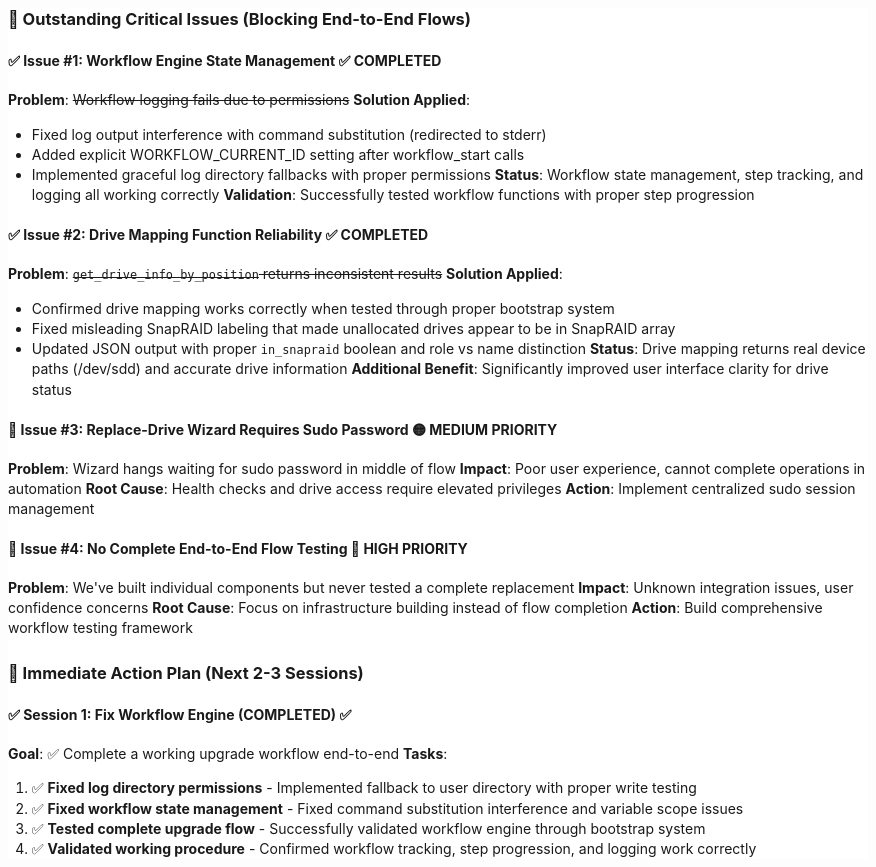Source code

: ### **🚨 Outstanding Critical Issues (Blocking End-to-End Flows)**

#### **✅ Issue #1: Workflow Engine State Management** ✅ **COMPLETED**
**Problem**: ~~Workflow logging fails due to permissions~~
**Solution Applied**: 
- Fixed log output interference with command substitution (redirected to stderr)
- Added explicit WORKFLOW_CURRENT_ID setting after workflow_start calls
- Implemented graceful log directory fallbacks with proper permissions
**Status**: Workflow state management, step tracking, and logging all working correctly
**Validation**: Successfully tested workflow functions with proper step progression

#### **✅ Issue #2: Drive Mapping Function Reliability** ✅ **COMPLETED**
**Problem**: ~~`get_drive_info_by_position` returns inconsistent results~~
**Solution Applied**: 
- Confirmed drive mapping works correctly when tested through proper bootstrap system
- Fixed misleading SnapRAID labeling that made unallocated drives appear to be in SnapRAID array
- Updated JSON output with proper `in_snapraid` boolean and role vs name distinction
**Status**: Drive mapping returns real device paths (/dev/sdd) and accurate drive information
**Additional Benefit**: Significantly improved user interface clarity for drive status

#### **🚧 Issue #3: Replace-Drive Wizard Requires Sudo Password** 🟡 **MEDIUM PRIORITY**
**Problem**: Wizard hangs waiting for sudo password in middle of flow
**Impact**: Poor user experience, cannot complete operations in automation
**Root Cause**: Health checks and drive access require elevated privileges
**Action**: Implement centralized sudo session management

#### **🚧 Issue #4: No Complete End-to-End Flow Testing** 🔴 **HIGH PRIORITY**
**Problem**: We've built individual components but never tested a complete replacement
**Impact**: Unknown integration issues, user confidence concerns
**Root Cause**: Focus on infrastructure building instead of flow completion
**Action**: Build comprehensive workflow testing framework

### **🎯 Immediate Action Plan (Next 2-3 Sessions)**

#### **✅ Session 1: Fix Workflow Engine (COMPLETED)** ✅
**Goal**: ✅ Complete a working upgrade workflow end-to-end
**Tasks**:
1. ✅ **Fixed log directory permissions** - Implemented fallback to user directory with proper write testing
2. ✅ **Fixed workflow state management** - Fixed command substitution interference and variable scope issues
3. ✅ **Tested complete upgrade flow** - Successfully validated workflow engine through bootstrap system
4. ✅ **Validated working procedure** - Confirmed workflow tracking, step progression, and logging work correctly
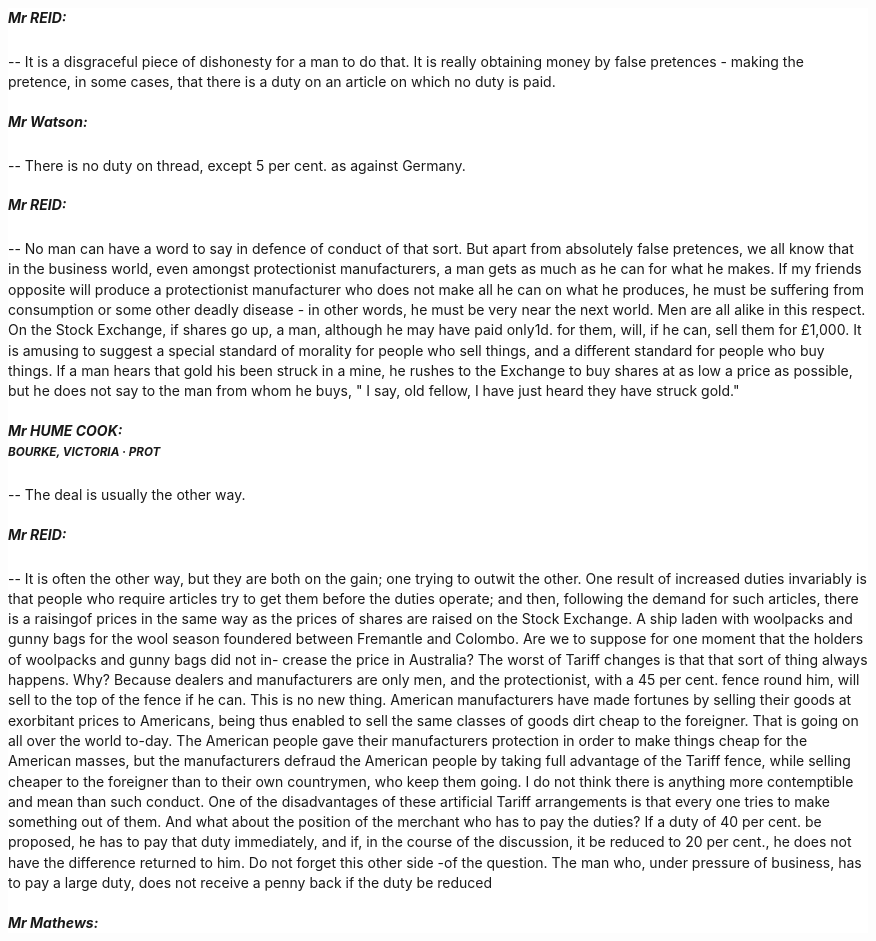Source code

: ##### Mr REID:

-- It is a disgraceful piece of dishonesty for a man to do that. It is really obtaining money by false pretences - making the pretence, in some cases, that there is a duty on an article on which no duty is paid. 

##### Mr Watson:

--  There is no duty on thread, except 5 per cent. as against Germany. 

##### Mr REID:

-- No man can have a word to say in defence of conduct of that sort. But apart from absolutely false pretences, we all know that in the business world, even amongst protectionist manufacturers, a man gets as much as he can for what he makes. If my friends opposite will produce a protectionist manufacturer who does not make all he can on what he produces, he must be suffering from consumption or some other deadly disease - in other words, he must be very near the next world. Men are all alike in this respect. On the Stock Exchange, if shares go up, a man, although he may have paid only1d. for them, will, if he can, sell them for £1,000. It is amusing to suggest a special standard of morality for people who sell things, and a different standard for people who buy things. If a man hears that gold his been struck in a mine, he rushes to the Exchange to buy shares at as low a price as possible, but he does not say to the man from whom he buys, " I say, old fellow, I have just heard they have struck gold." 

##### Mr HUME COOK:<br><small class="text-muted">BOURKE, VICTORIA &middot; PROT</small>

--  The deal is usually the other way. 

##### Mr REID:

-- It is often the other way, but they are both on the gain; one trying to outwit the other. One result of increased duties invariably is that people who require articles try to get them before the duties operate; and then, following the demand for such articles, there is a raisingof prices in the same way as the prices of shares are raised on the Stock Exchange. A ship laden with woolpacks and gunny bags for the wool season foundered between Fremantle and Colombo. Are we to suppose for one moment that the holders of woolpacks and gunny bags did not in-  crease the price in Australia? The worst of Tariff changes is that that sort of thing always happens. Why? Because dealers and manufacturers are only men, and the protectionist, with a 45 per cent. fence round him, will sell to the top of the fence if he can. This is no new thing. American manufacturers have made fortunes by selling their goods at exorbitant prices to Americans, being thus enabled to sell the same classes of goods dirt cheap to the foreigner. That is going on all over the world to-day. The American people gave their manufacturers protection in order to make things cheap for the American masses, but the manufacturers defraud the American people by taking full advantage of the Tariff fence, while selling cheaper to the foreigner than to their own countrymen, who keep them going. I do not think there is anything more contemptible and mean than such conduct. One of the disadvantages of these artificial Tariff arrangements is that every one tries to make something out of them. And what about the position of the merchant who has to pay the duties? If a duty of 40 per cent. be proposed, he has to pay that duty immediately, and if, in the course of the discussion, it be reduced to 20 per cent., he does not have the difference returned to him. Do not forget this other side -of the question. The man who, under pressure of business, has to pay a large duty, does not receive a penny back if the duty be reduced 

##### Mr Mathews:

## Assignment
Please render everything from the start of the records down to and including the line containing "(Blocking End-to-End Flows)**" as a numbered list, skipping blank lines and leaving the pictures out.

## Result
1. Source code
2. : ### **🚨 Outstanding Critical Issues (Blocking End-to-End Flows)**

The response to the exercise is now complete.